### ABOUT THIS EXERCISE
Print the records below exactly, starting at the first line and stopping after the line that contains "confirmada pelas autoridades.". Leave out any pictures.

### MATERIAL FOR THE TASK
★ ★ ★ ★ ★

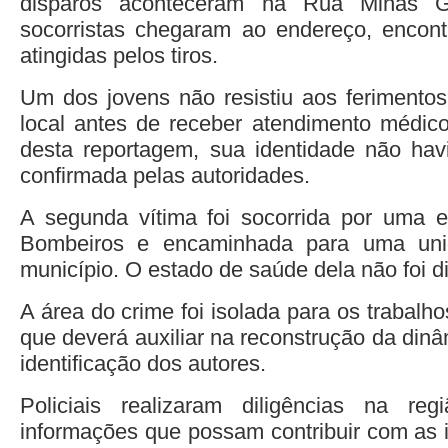
disparos aconteceram na Rua Minas G
socorristas chegaram ao endereço, encont
atingidas pelos tiros.
Um dos jovens não resistiu aos ferimento
local antes de receber atendimento médic
desta reportagem, sua identidade não havi
confirmada pelas autoridades.
A segunda vítima foi socorrida por uma 
Bombeiros e encaminhada para uma unid
município. O estado de saúde dela não foi d
A área do crime foi isolada para os trabalho
que deverá auxiliar na reconstrução da din
identificação dos autores.
Policiais realizaram diligências na r
informações que possam contribuir com as i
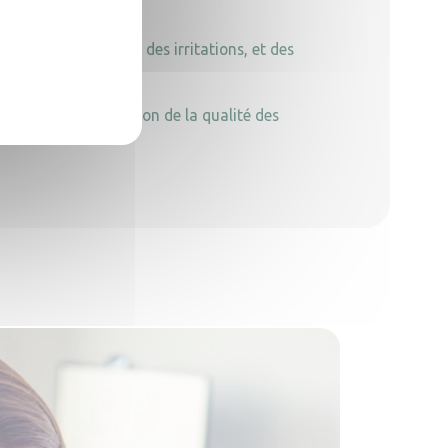
bles respiratoires, des irritations, et des
ce.
fecter leur perception de la qualité des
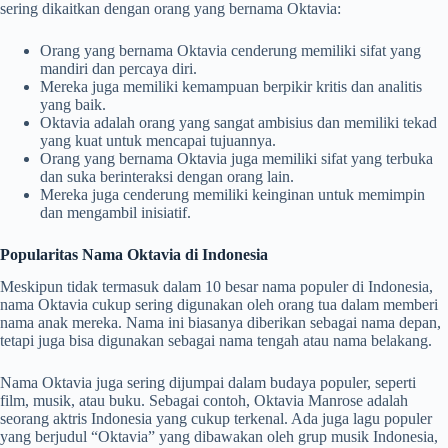
sering dikaitkan dengan orang yang bernama Oktavia:
Orang yang bernama Oktavia cenderung memiliki sifat yang
mandiri dan percaya diri.
Mereka juga memiliki kemampuan berpikir kritis dan analitis
yang baik.
Oktavia adalah orang yang sangat ambisius dan memiliki tekad
yang kuat untuk mencapai tujuannya.
Orang yang bernama Oktavia juga memiliki sifat yang terbuka
dan suka berinteraksi dengan orang lain.
Mereka juga cenderung memiliki keinginan untuk memimpin
dan mengambil inisiatif.
Popularitas Nama Oktavia di Indonesia
Meskipun tidak termasuk dalam 10 besar nama populer di Indonesia,
nama Oktavia cukup sering digunakan oleh orang tua dalam memberi
nama anak mereka. Nama ini biasanya diberikan sebagai nama depan,
tetapi juga bisa digunakan sebagai nama tengah atau nama belakang.
Nama Oktavia juga sering dijumpai dalam budaya populer, seperti
film, musik, atau buku. Sebagai contoh, Oktavia Manrose adalah
seorang aktris Indonesia yang cukup terkenal. Ada juga lagu populer
yang berjudul “Oktavia” yang dibawakan oleh grup musik Indonesia,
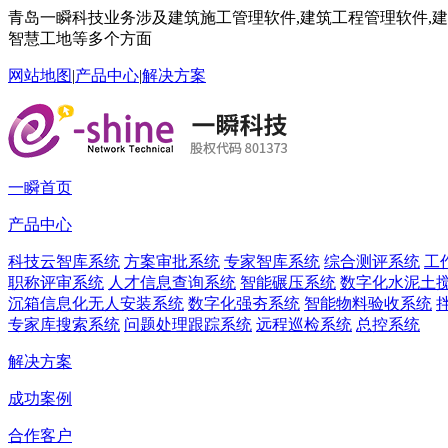
青岛一瞬科技业务涉及建筑施工管理软件,建筑工程管理软件,建筑
智慧工地等多个方面
网站地图
|
产品中心
|
解决方案
一瞬首页
产品中心
科技云智库系统
方案审批系统
专家智库系统
综合测评系统
工
职称评审系统
人才信息查询系统
智能碾压系统
数字化水泥土
沉箱信息化无人安装系统
数字化强夯系统
智能物料验收系统
专家库搜索系统
问题处理跟踪系统
远程巡检系统
总控系统
解决方案
成功案例
合作客户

★ ★ ★ ★ ★

### EXERCISE RESPONSE
disparos aconteceram na Rua Minas G
socorristas chegaram ao endereço, encont
atingidas pelos tiros.
Um dos jovens não resistiu aos ferimento
local antes de receber atendimento médic
desta reportagem, sua identidade não havi
confirmada pelas autoridades.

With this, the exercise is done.